EXERCISE INPUT: Begin

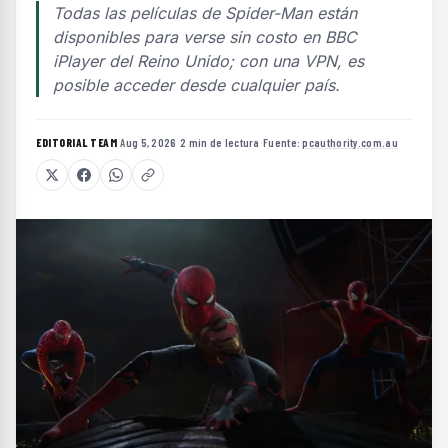
Todas las películas de Spider-Man están
disponibles para verse sin costo en BBC
iPlayer del Reino Unido; con una VPN, es
posible acceder desde cualquier país.
EDITORIAL TEAM
·
Aug 5, 2026
·
2 min de lectura
·
Fuente:
pcauthority.com.au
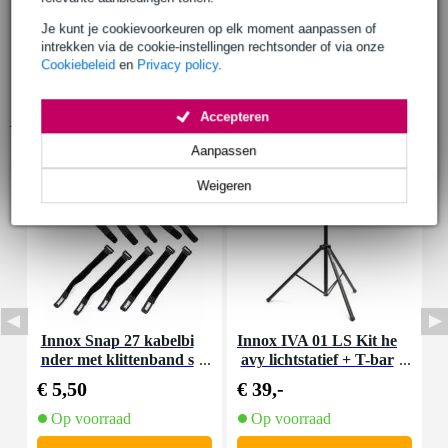
Je kunt je cookievoorkeuren op elk moment aanpassen of
intrekken via de cookie-instellingen rechtsonder of via onze
Cookiebeleid
en
Privacy policy
.
Accepteren
Accessoires (9)
Aanpassen
Weigeren
Innox Snap 27 kabelbi
Innox IVA 01 LS Kit he
I
nder met klittenband s
avy lichtstatief + T-bar
mal zwart (10 stuks)
€ 5,50
€ 39,-
€
Op voorraad
Op voorraad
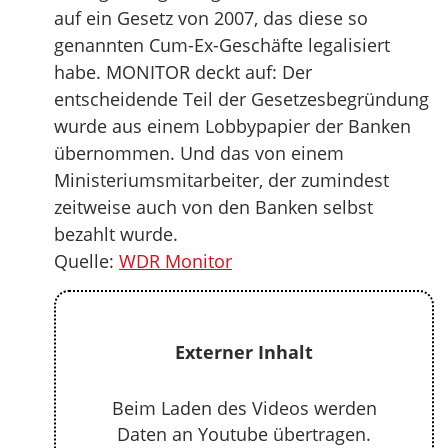
auf ein Gesetz von 2007, das diese so
genannten Cum-Ex-Geschäfte legalisiert
habe. MONITOR deckt auf: Der
entscheidende Teil der Gesetzesbegründung
wurde aus einem Lobbypapier der Banken
übernommen. Und das von einem
Ministeriumsmitarbeiter, der zumindest
zeitweise auch von den Banken selbst
bezahlt wurde.
Quelle:
WDR Monitor
Externer Inhalt
Beim Laden des Videos werden
Daten an Youtube übertragen.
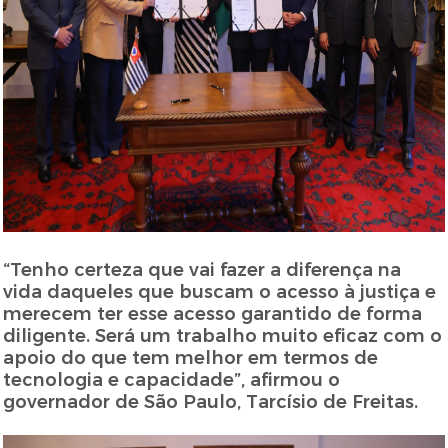
“Tenho certeza que vai fazer a diferença na
vida daqueles que buscam o acesso à justiça e
merecem ter esse acesso garantido de forma
diligente. Será um trabalho muito eficaz com o
apoio do que tem melhor em termos de
tecnologia e capacidade”, afirmou o
governador de São Paulo, Tarcísio de Freitas.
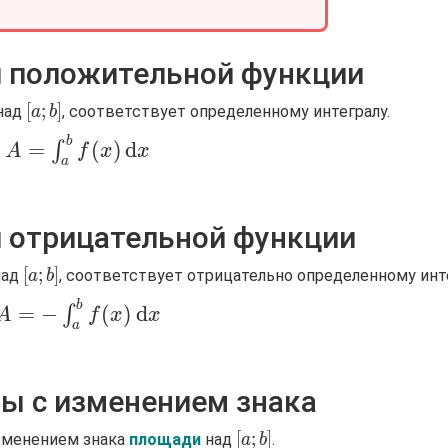
л положительной функции
[a;
[
;
]
над
, соответствует определенному интегралу.
a
b
b]
b
A=\int_a^b
=
(
)
d
∫
A
f
x
x
a
f(x)\,\mathrm{d}x
 отрицательной функции
[a;
[
;
]
ад
, соответствует отрицательно определенному инте
a
b
b]
b
A=-\int_a^b
=
−
(
)
d
∫
A
f
x
x
a
f(x)\,\mathrm{d}x
ы с изменением знака
[a;
[
;
]
зменением знака
площади
над
.
a
b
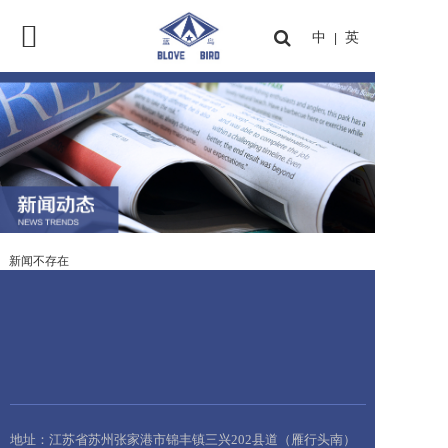

中
英
|
新闻不存在
地址：江苏省苏州张家港市锦丰镇三兴202县道（雁行头南）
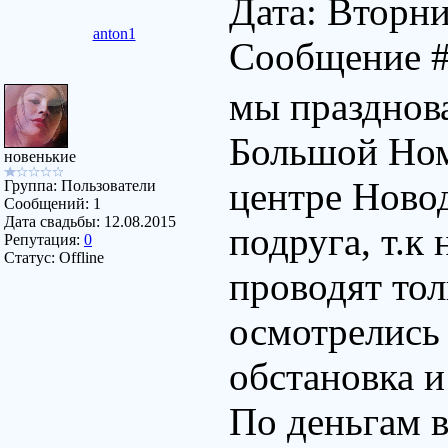
Дата: Вторник
anton1
Сообщение 
мы празднова
Большой Ном
новенькие
центре Ново
Группа: Пользователи
Сообщений:
1
Дата свадьбы:
12.08.2015
подруга, т.к
Репутация:
0
Статус:
Offline
проводят тол
осмотрелись 
обстановка и
По деньгам 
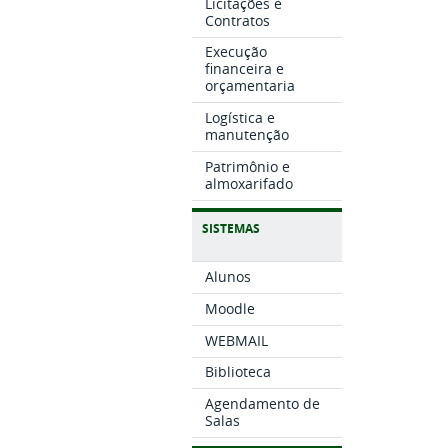
Licitações e
Contratos
Execução
financeira e
orçamentaria
Logística e
manutenção
Patrimônio e
almoxarifado
SISTEMAS
Alunos
Moodle
WEBMAIL
Biblioteca
Agendamento de
Salas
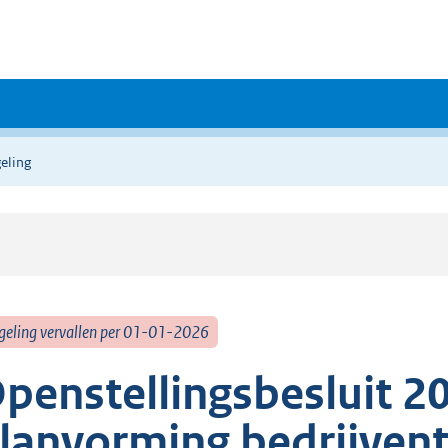
eling
geling vervallen per 01-01-2026
penstellingsbesluit 2
lanvorming bedrijvent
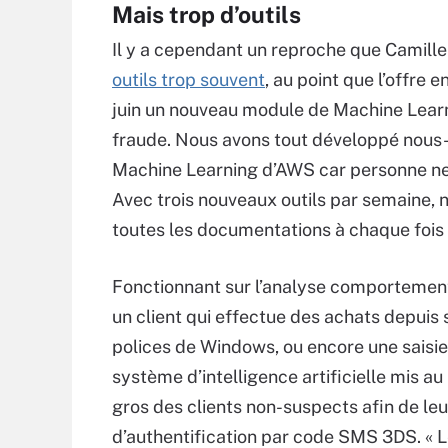
Mais trop d’outils
Il y a cependant un reproche que Camille
outils trop souvent
, au point que l’offre e
juin un nouveau module de Machine Lear
fraude. Nous avons tout développé nous-
Machine Learning d’AWS car personne ne no
Avec trois nouveaux outils par semaine, 
toutes les documentations à chaque fois 
Fonctionnant sur l’analyse comportemen
un client qui effectue des achats depuis 
polices de Windows, ou encore une saisie
système d’intelligence artificielle mis au
gros des clients non-suspects afin de leu
d’authentification par code SMS 3DS. « L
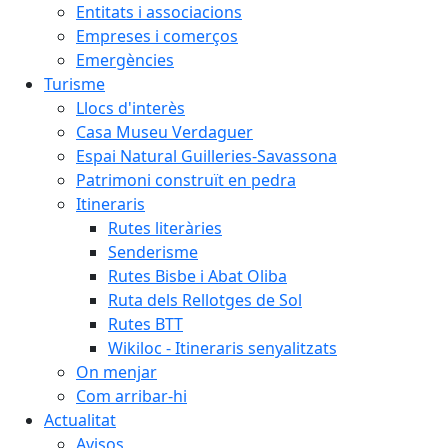
Entitats i associacions
Empreses i comerços
Emergències
Turisme
Llocs d'interès
Casa Museu Verdaguer
Espai Natural Guilleries-Savassona
Patrimoni construït en pedra
Itineraris
Rutes literàries
Senderisme
Rutes Bisbe i Abat Oliba
Ruta dels Rellotges de Sol
Rutes BTT
Wikiloc - Itineraris senyalitzats
On menjar
Com arribar-hi
Actualitat
Avisos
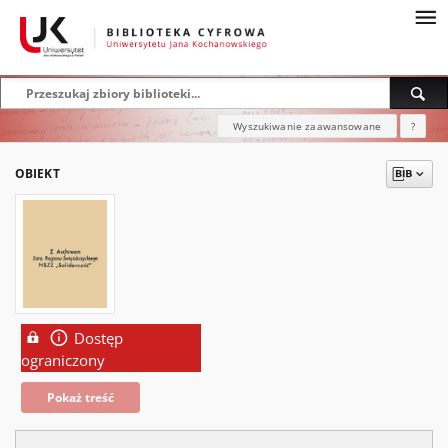
Wyszukiwanie zaawansowane
?
OBIEKT
Dostęp
ograniczony
Pokaż treść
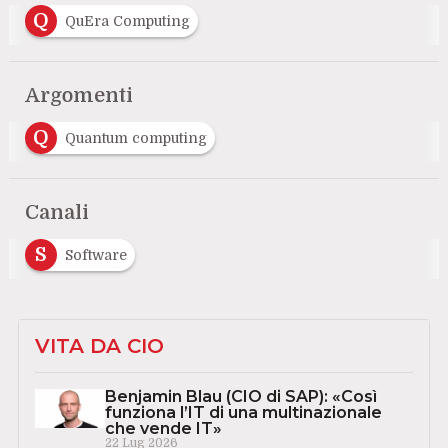
Q
QuEra Computing
Argomenti
Q
Quantum computing
Canali
S
Software
VITA DA CIO
Benjamin Blau (CIO di SAP): «Così
funziona l’IT di una multinazionale
che vende IT»
22 Lug 2026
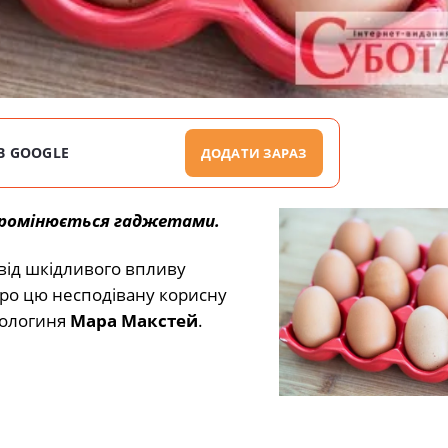
В GOOGLE
ДОДАТИ ЗАРАЗ
ипромінюється гаджетами.
 від шкідливого впливу
Про цю несподівану корисну
тологиня
Мара Макстей
.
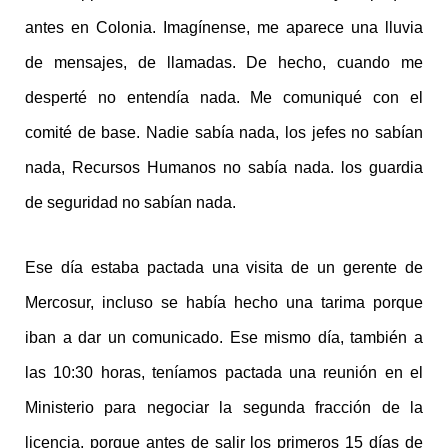
antes en Colonia. Imagínense, me aparece una lluvia
de mensajes, de llamadas. De hecho, cuando me
desperté no entendía nada. Me comuniqué con el
comité de base. Nadie sabía nada, los jefes no sabían
nada, Recursos Humanos no sabía nada. los guardia
de seguridad no sabían nada.
Ese día estaba pactada una visita de un gerente de
Mercosur, incluso se había hecho una tarima porque
iban a dar un comunicado. Ese mismo día, también a
las 10:30 horas, teníamos pactada una reunión en el
Ministerio para negociar la segunda fracción de la
licencia, porque antes de salir los primeros 15 días de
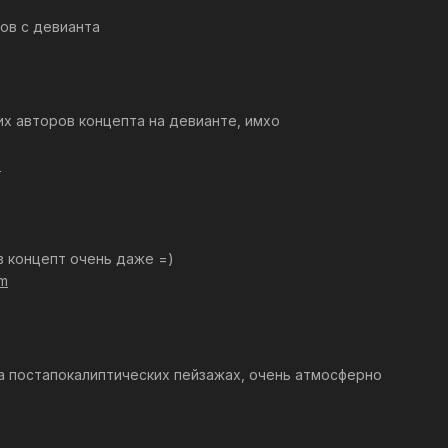
ов с девианта
их авторов концепта на девианте, имхо
m
 в концепт очень даже =)
om
а постапокалиптических пейзажах, очень атмосферно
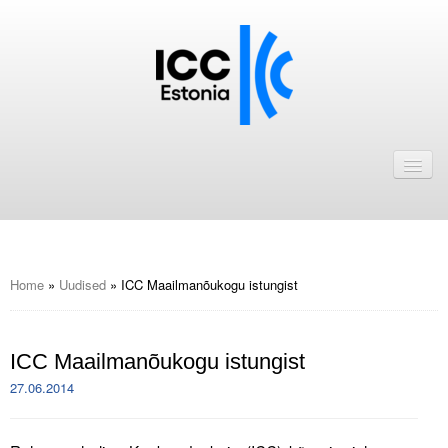
Avaleht
Uudised
Liikmed
ICC Eesti liikmebaas
Home
»
Uudised
»
ICC Maailmanõukogu istungist
Liikmete pakkumised
ICC Maailmanõukogu istungist
Astu ICC Eesti liikmeks!
27.06.2014
Kalender
ICC Eesti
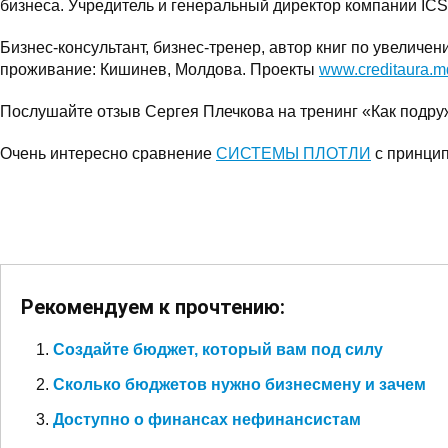
бизнеса. Учредитель и генеральный директор компании ICS
Бизнес-консультант, бизнес-тренер, автор книг по увелич
проживание: Кишинев, Молдова. Проекты
www.creditaura.m
Послушайте отзыв Сергея Плечкова на тренинг «Как подру
Очень интересно сравнение
СИСТЕМЫ ПЛОТЛИ
с принци
Рекомендуем к прочтению:
Создайте бюджет, который вам под силу
Сколько бюджетов нужно бизнесмену и зачем
Доступно о финансах нефинансистам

EXERCISE INPUT: End

EXERCISE AIM
Pick out every line of the listing containing the word "знака", and show those lines.

EXPECTED ANSWER
ы с изменением знака
зменением знака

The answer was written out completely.